In the previous notebook we manipulated and queried a large parquet file by splitting it up into many Pandas dataframes with the concurrent.futures API.  This was straightforward, but required us to be clever to implement various parallel algorithms.  Fortunately, for certain classes of algorithms various big data projects have already done this work for us.  Dealing with tabular data like the data in our NYC-Taxi dataset is well covered by many systems like SQL databases, Spark, and Dask.dataframes.

At the end of the last notebook we saw that we could use Pandas-like syntax to accomplish the same result with less programming.

In [None]:
from pyspark.sql import SparkSession
spark = SparkSession.builder.master('spark://schedulers:7077').getOrCreate()
spark

In [None]:
columns = ['tpep_pickup_datetime', 'passenger_count', 'pickup_longitude', 'pickup_latitude', 'dropoff_longitude', 'dropoff_latitude', 'payment_type', 'fare_amount', 'tip_amount', 'total_amount']

df = (spark.read.parquet('s3a://dask-data/nyc-taxi/nyc-2015.parquet')
           .select(*columns))

In [None]:
df.agg({'passenger_count': 'sum'}).collect()

In [None]:
df.agg({'passenger_count': 'avg'}).collect()

In [None]:
df.groupby('passenger_count').agg({'*': 'count'}).collect()

## Going further

In this notebook we will explore this API and this dataset further.  We will determine how well people tip based on the number of passengers in a cab.  To do this we will accomplish the following:

1.  Remove rides with zero fare
2.  Add a new column `tip_fraction` that is equal to the ratio of the tip to the fare
3.  Group by the `passenger_count` column and take the mean of the `tip_fraction` column.

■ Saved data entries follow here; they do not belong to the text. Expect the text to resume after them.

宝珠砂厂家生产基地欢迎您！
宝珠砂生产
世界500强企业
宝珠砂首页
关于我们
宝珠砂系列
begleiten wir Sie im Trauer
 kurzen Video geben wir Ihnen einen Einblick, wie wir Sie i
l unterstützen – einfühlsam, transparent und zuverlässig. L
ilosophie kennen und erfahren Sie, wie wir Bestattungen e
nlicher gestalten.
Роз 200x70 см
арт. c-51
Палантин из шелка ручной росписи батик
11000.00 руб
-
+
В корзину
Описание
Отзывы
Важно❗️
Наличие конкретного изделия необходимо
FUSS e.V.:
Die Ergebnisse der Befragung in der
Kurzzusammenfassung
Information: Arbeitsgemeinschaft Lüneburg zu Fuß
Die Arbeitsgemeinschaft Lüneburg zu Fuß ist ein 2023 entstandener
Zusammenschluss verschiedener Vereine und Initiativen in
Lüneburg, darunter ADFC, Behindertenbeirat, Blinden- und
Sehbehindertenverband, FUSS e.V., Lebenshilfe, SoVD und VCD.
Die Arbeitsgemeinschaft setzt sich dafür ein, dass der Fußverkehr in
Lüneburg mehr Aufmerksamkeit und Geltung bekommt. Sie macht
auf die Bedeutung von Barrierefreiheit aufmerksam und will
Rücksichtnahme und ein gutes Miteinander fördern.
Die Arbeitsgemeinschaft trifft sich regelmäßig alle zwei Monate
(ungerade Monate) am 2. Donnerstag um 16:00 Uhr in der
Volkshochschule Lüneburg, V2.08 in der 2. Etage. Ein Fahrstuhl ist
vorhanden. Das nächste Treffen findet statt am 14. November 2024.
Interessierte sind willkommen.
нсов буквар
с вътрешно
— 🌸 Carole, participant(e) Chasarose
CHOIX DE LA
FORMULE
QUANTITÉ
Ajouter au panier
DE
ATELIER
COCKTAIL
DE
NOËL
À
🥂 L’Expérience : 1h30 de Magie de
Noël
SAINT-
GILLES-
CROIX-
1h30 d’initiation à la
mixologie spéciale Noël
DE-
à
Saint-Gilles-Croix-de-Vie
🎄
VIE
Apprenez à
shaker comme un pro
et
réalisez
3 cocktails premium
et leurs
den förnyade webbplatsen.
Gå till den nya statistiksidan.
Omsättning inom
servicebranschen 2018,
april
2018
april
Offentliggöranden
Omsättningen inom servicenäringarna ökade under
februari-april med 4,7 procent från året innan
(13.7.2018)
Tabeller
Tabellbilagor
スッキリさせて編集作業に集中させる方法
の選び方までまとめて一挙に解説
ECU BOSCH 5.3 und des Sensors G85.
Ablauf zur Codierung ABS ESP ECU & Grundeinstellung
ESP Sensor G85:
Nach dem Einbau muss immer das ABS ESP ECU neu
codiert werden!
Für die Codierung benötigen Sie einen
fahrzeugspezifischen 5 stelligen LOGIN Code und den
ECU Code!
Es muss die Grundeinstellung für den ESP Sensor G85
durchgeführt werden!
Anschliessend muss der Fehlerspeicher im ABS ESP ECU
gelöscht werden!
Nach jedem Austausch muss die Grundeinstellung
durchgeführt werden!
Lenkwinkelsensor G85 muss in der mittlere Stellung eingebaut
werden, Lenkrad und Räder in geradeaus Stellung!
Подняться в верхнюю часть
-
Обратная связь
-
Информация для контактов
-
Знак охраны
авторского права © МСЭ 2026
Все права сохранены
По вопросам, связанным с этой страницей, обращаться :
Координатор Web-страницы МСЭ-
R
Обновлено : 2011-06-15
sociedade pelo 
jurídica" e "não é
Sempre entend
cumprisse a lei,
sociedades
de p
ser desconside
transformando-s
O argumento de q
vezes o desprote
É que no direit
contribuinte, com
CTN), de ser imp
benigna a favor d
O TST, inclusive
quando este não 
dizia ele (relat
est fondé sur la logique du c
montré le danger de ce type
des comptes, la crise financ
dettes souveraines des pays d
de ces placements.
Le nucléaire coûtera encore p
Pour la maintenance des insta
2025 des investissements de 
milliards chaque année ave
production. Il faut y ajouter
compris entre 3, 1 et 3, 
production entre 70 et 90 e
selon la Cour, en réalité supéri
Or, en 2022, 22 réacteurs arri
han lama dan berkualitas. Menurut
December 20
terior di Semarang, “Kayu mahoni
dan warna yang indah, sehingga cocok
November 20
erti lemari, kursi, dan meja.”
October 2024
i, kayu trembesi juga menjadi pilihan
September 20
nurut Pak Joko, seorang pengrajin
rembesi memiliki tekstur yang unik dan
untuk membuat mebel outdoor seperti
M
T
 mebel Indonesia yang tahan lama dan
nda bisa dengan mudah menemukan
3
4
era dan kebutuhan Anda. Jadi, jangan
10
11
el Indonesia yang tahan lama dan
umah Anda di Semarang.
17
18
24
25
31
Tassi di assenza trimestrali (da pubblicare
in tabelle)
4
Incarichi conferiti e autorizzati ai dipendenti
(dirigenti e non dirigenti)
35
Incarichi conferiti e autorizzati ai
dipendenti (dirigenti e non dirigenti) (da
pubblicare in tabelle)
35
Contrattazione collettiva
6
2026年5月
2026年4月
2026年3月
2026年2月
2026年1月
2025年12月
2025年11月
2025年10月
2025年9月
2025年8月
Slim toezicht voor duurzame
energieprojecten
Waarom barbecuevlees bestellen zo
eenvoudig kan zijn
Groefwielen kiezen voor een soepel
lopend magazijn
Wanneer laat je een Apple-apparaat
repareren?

You may want to refer to these resources to help you with the Spark DataFrame API

-  https://spark.apache.org/docs/latest/api/python/pyspark.sql.html
-  https://s3.amazonaws.com/assets.datacamp.com/blog_assets/PySpark_SQL_Cheat_Sheet_Python.pdf

And refer to the [Spark UI](../../../9070) for feedback.

### How to remove rows

In Spark you can filter rows by a boolean expression like the following:

```python
df = df.filter(df.name == 'Alice')
```

### How to make new columns

In Pandas you can create a new column using Python's setitem syntax like the following:

```python
df = df.withColumn('z', df.x + df.y)
```

### How to do groupby-aggregations

In Pandas you can do a groupby-aggregation by using the `groupby` method, followed by a column name an aggregation method like the following:

```python
df.groupBy(df.name).agg({'column-name': 'avg'})
```

When you want to collect the result of your computation, finish with the `.collect()` method.

## Exercise

Use the operations above to find out how well New Yorkers tip based on the number of passengers in the cab.  Be sure to filter out rides with zero fare first to get a good result.

In [None]:
%load solutions/nyc-taxi-dataframes-spark.py

### Additional exercises

If you're already experienced with Pandas then we recommend also looking at the following questions:

1. How well do New Yorkers tip as a function of the hour of day and the day of the week?
2.  Investiate the `payment_type` column.  See how well each of the payment types correlate with the `tip_fraction`.  Did you find anything interesting?  Any guesses on what the different payment types might be?  If you're interested you may be able to find more information on the [NYC TLC's website](http://www.nyc.gov/html/tlc/html/about/trip_record_data.shtml)
3.  How quickly can you get the data for a particular day of the year?  How about for a particular hour of that day?